I’m not sure that the data field is something that has to be intrinsic or if we could just compile it into the definition of the word e.g. .pushNext <datapointer>. This latter seems to be the easiest option, but see below.

The code for create is implemented in tag blog-1277-1.

does> is a bit more confusing. Conceptually, what it does is append the succeeding words in the definition to the last defined word. The way it does it is quite clever: when you execute does> it pushes a return address onto the return stack like any other defined word. This return address is the location of the first word after does> in the definition. does> pulls this return address off the return stack and uses it to construct a goto that is appended to the end of the last definition. So, when you execute the last definition, instead of returning, it jumps into the middle of the definition containing the does>. When does> returns, because you’ve popped its return address, it actually returns to the location where the word definition containing does> would return to, thus, missing out the rest of the words in the word containing does>.

In the case of n-vector, does> adds a goto to the end of the word defined by the create above it that jumps to the swap immediately after the does, it then exits n-vector ignoring the remaining words.

From the implementation point of view, the first point is that does> cannot be a primitive. It needs to be a defined word so that it has a return address to to be pulled off the return stack. We also need a goto primitive. We could implement that by pushing the return address onto the return stack and just returning. However, that risks leaving the goto address on the return stack if we do this trick twice. Also, an explicit goto will be useful to implement tail recursion.

The second point is how do we represent a return/goto address as a constant in code. The simplest solution would seem to be to use the one half of the cell as the word number and the other half as the index in the word.

If we then modify the r> word to deal with return addresses by concatenating the two parts into a single value, we only need to create a new .goto primitive and does> can be implemented in Forth. The code for this is tagged blog-1277-2.

The following trace shows ho it works. The word does1 is defined as follows: does> @ 1 +.

calling DOES1: does> @ 1 +
stack: <0>
return stack: <1> .return(0, 1)
[150, 0] word: does>
calling does>: -9223372036854775724 compile, r> compile,
stack: <0>
return stack: <2> .return(0, 1) .return(150, 1)

At this point, we have just started executing does>. The data stack is empty and the return stack contains two return addresses. The lowest one is for the interpreter level and the return(150) points to offset 1 in word 150, which is the @ in does1. The large negative value in the definition of does> is the integer value of the .goto primitive.

[137, 0] word: lit>data 0x8000000000000054
stack: <1> -7fffffffffffffac
return stack: <2> .return(0, 1) .return(150, 1)
[137, 2] word: compile,
stack: <0>
return stack: <2> .return(0, 1) .return(150, 1)

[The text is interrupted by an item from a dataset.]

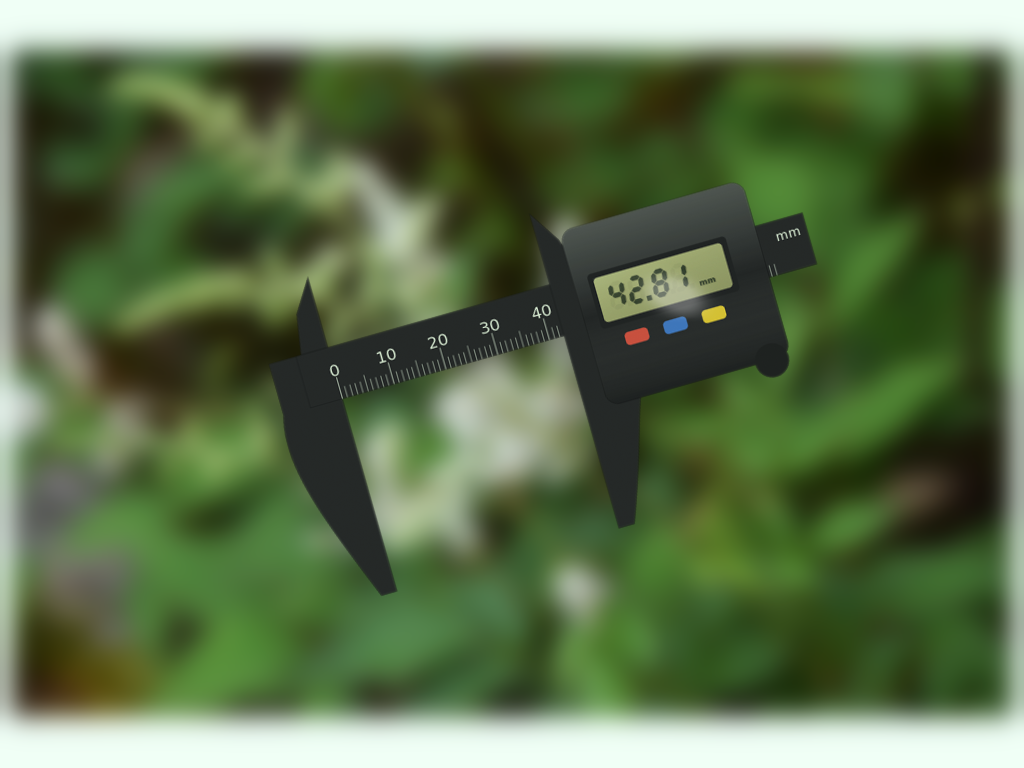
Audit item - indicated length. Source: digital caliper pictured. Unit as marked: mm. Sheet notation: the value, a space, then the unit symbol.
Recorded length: 42.81 mm
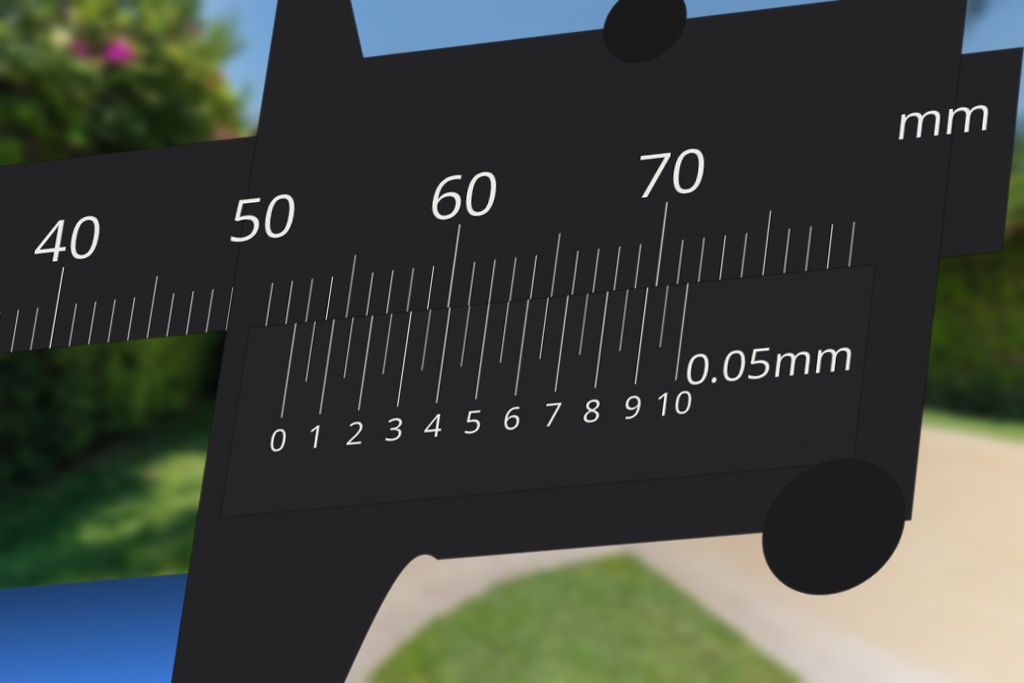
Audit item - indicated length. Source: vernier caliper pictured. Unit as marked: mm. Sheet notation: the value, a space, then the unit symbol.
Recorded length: 52.5 mm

Now we have pushed the .goto onto the stack and compiled it i.e. appended it to the last defined word.

[137, 3] word: r>
stack: <1> 100000096
return stack: <1> .return(0, 1)

Now we have removed the top return address from the return stack and put it on the data stack.

[137, 4] word: compile,
stack: <0>
[0, 0] word: .s
stack: <0>

Finally, we have compiled the return address i.e. appended it to the last defined word. Note that we skipped over the rest of does1 when we returned and we are executing a word at the interpreter level.